TASK TO CARRY OUT | Could you please return each line of the data that has the word "manually"?

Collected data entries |
*-*-*
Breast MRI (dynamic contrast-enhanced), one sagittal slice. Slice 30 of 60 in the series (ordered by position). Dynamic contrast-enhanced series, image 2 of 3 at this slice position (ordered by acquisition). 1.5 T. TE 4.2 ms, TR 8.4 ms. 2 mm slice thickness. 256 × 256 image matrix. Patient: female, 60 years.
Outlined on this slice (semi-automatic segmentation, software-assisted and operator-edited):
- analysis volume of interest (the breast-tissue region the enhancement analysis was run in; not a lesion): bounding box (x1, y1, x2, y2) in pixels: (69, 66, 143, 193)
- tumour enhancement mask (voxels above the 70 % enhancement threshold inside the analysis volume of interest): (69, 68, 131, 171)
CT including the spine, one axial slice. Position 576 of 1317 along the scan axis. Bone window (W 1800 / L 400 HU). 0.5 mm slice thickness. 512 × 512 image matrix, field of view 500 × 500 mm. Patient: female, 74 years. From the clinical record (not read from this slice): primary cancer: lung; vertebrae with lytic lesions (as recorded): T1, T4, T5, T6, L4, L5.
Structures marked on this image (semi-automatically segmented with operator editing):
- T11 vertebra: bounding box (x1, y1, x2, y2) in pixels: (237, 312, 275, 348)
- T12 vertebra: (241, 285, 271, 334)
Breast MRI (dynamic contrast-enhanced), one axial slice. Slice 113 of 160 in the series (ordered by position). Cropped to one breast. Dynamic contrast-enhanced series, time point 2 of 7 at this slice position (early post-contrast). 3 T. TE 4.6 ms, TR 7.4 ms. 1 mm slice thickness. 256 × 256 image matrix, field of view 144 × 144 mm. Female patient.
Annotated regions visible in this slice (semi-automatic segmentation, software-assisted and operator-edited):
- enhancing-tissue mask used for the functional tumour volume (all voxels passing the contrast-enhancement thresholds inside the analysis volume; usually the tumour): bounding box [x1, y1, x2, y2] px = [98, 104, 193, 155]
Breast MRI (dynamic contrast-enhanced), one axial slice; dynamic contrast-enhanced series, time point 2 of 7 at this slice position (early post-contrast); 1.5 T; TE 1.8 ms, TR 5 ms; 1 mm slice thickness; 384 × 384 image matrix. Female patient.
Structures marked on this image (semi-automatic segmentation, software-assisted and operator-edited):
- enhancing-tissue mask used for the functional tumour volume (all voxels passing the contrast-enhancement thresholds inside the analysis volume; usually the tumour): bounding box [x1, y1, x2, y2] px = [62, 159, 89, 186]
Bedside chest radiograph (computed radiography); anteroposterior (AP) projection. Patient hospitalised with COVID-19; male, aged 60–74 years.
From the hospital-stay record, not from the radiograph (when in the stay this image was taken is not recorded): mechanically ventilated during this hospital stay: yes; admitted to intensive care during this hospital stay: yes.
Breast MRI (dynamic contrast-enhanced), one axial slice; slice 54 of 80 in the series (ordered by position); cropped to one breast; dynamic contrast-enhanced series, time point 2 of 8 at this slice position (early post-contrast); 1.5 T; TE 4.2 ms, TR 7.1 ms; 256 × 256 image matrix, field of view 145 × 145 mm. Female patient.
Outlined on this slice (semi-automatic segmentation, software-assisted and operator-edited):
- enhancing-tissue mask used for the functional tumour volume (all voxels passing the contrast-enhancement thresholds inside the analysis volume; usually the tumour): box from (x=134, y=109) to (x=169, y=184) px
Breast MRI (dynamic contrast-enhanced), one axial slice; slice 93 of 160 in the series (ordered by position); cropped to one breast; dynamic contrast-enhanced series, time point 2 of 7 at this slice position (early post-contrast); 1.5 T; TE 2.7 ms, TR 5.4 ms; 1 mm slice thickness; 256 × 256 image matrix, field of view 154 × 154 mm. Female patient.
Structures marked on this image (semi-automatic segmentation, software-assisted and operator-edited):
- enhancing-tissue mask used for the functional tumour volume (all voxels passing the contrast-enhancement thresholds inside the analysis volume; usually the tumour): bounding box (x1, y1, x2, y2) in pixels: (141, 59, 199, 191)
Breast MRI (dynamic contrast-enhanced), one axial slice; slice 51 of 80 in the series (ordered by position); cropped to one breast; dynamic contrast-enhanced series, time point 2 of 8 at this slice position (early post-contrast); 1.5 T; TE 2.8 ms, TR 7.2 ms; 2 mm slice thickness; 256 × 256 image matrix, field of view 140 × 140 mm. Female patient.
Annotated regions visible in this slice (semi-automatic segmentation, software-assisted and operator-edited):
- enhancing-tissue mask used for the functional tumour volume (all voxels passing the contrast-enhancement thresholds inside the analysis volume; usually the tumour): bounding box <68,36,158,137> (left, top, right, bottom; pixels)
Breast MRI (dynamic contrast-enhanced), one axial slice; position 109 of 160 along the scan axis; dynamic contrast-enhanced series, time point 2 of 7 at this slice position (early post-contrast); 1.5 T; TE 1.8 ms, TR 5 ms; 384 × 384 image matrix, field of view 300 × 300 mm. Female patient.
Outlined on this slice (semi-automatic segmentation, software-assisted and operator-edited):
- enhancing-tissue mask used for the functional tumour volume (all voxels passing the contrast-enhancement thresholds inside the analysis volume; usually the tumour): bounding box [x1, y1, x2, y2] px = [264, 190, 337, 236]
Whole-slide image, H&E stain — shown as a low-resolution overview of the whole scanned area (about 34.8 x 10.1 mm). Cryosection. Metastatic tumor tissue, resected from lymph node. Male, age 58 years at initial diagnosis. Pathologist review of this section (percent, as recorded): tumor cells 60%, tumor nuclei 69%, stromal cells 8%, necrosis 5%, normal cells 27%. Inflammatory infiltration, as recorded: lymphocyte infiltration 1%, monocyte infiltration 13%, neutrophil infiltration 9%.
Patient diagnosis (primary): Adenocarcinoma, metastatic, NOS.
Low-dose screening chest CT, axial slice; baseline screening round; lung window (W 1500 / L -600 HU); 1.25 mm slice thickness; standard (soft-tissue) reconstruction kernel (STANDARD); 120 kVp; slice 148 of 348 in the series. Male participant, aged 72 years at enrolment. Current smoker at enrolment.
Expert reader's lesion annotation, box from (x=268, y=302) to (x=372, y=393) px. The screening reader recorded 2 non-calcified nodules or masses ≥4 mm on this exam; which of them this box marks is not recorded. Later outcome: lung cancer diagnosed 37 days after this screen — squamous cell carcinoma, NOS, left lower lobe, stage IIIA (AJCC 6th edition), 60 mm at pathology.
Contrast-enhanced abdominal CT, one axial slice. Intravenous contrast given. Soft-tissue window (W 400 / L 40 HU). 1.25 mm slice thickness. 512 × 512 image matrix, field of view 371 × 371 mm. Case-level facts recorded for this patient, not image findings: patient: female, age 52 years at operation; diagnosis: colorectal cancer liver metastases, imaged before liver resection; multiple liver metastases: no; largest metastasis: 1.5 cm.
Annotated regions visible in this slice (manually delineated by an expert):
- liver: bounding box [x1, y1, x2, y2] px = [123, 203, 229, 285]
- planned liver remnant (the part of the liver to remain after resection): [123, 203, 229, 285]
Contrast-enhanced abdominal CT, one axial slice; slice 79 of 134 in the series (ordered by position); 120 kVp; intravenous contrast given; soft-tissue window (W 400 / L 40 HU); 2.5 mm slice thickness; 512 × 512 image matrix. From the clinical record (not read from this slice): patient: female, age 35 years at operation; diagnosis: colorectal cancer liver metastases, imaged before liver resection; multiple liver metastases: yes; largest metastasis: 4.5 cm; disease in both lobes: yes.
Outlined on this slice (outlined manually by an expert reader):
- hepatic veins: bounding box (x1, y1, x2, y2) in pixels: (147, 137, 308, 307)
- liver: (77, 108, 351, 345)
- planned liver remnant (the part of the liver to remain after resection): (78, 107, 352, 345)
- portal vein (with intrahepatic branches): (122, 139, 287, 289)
*-*-*
RESULT OF THIS EXERCISE |
Annotated regions visible in this slice (manually delineated by an expert):
Outlined on this slice (outlined manually by an expert reader):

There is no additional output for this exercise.